First of all, my observation is that HRD is not regarded as a well defined,
generally accepted, and recognised domain. In many instances Europeans
see HRD as an American invention, imported to Europe, which is helpful
as an umbrella to bring together many different activities, but I do not
see a real search for a single model or field. We seem to enjoy divergence
and difference rather than feeling a need for having a unifying definition
or theory. Many activities that we in Europe combine under the general
umbrella of HRD have to do with learning of adults in the context of a
profession, of work, also voluntary work, of political engagement
and citizenship. So it's not tightly and exclusively attached to
commercial activities or large companies.

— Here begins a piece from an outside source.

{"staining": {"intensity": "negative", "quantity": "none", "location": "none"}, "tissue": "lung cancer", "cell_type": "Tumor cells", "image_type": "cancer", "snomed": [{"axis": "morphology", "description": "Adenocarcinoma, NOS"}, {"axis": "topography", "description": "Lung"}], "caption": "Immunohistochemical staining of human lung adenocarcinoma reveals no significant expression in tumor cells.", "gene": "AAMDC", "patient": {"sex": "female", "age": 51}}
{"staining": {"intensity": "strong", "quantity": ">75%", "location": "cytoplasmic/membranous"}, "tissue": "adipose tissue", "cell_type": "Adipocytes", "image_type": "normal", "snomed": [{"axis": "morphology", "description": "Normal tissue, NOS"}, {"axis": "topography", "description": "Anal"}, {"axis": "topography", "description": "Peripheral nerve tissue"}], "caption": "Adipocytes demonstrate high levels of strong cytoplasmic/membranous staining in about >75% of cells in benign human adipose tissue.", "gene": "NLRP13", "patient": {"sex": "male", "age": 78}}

When looking at all these differences in HRD practices we could say that
there are two dominant paradigms, although many practitioners are probably
not aware of these. The first paradigm I would like to describe in the
following terms: 'we all need to work to earn a living; it should be organised
in an efficient and effective way; it's best done by professional managers,
therefore it is the performance that counts; I offer my labour, I am obedient
and loyal in exchange for a salary and security'. The work, the enterprise,
the board's opinion or strategy are an unquestioned legitimisation of human
activity, and therefore also for the supportive performance improvement
and the associated learning and development. Therefore, HRD practices are
very often seen as strategic activities to support the mission and
the company's strategy.
Another paradigm, very often unconsciously induced, is that work or a job
is seen as an attractive and meaningful community of practice . It is
regarded as an important means of professional development, as a vehicle
for the development of personal talents and of self-fulfilment. From a
European perspective, especially in the critical philosophy and the politically
engaged practices, this last paradigm has always received much attention,
particularly among academics, labour unions and students. In this context,
network learning theories, the role of power, and actors' perspectives
play an important role, as well as concepts like coaching and personal
Many of these aspects can be found in company practices as well, where
they probably have a different background and stem from a different philosophy.
In the last thirty years, especially in Europe, we observe an enormous
growth of economic wealth. This creates more room for HRD practices
in this domain of personal development, as a vehicle for professional development,
creative imagination and for gaining autonomy. It is a question whether
this position can be maintained in a period of economic decline and depression.
We are now approaching an interesting turning point in this field.
When we have to look at perspectives in terms of what we see in the near
future for HRD in Europe it is inevitable - due to the developments in
economic activity, the emerging movement towards a learning society,
an information society or knowledge economy – that the character of work
will change dramatically. This change will have an impact on HRD practices.
When it becomes important that every individual in a company should contribute
to knowledge development we have to find ways how to promote this. The
paradigm of performance improvement is a strong and accepted logic
in terms of making a clear description of the aims and a sharp analysis
of the existing situation, conducting a gap analysis and implementing well-designed
interventions. This will be quite difficult in an environment where we
don't know what challenges and problems we will face tomorrow. From this
perspective, a paradigm that supports a strong personal development could
offer more opportunities than a predominantly managerial
oriented approach to training and development. But we don't know, and therefore
we are heading for a very interesting period. Perhaps in the coming years
there will be some evidence of how HRD, especially in Europe, will develop.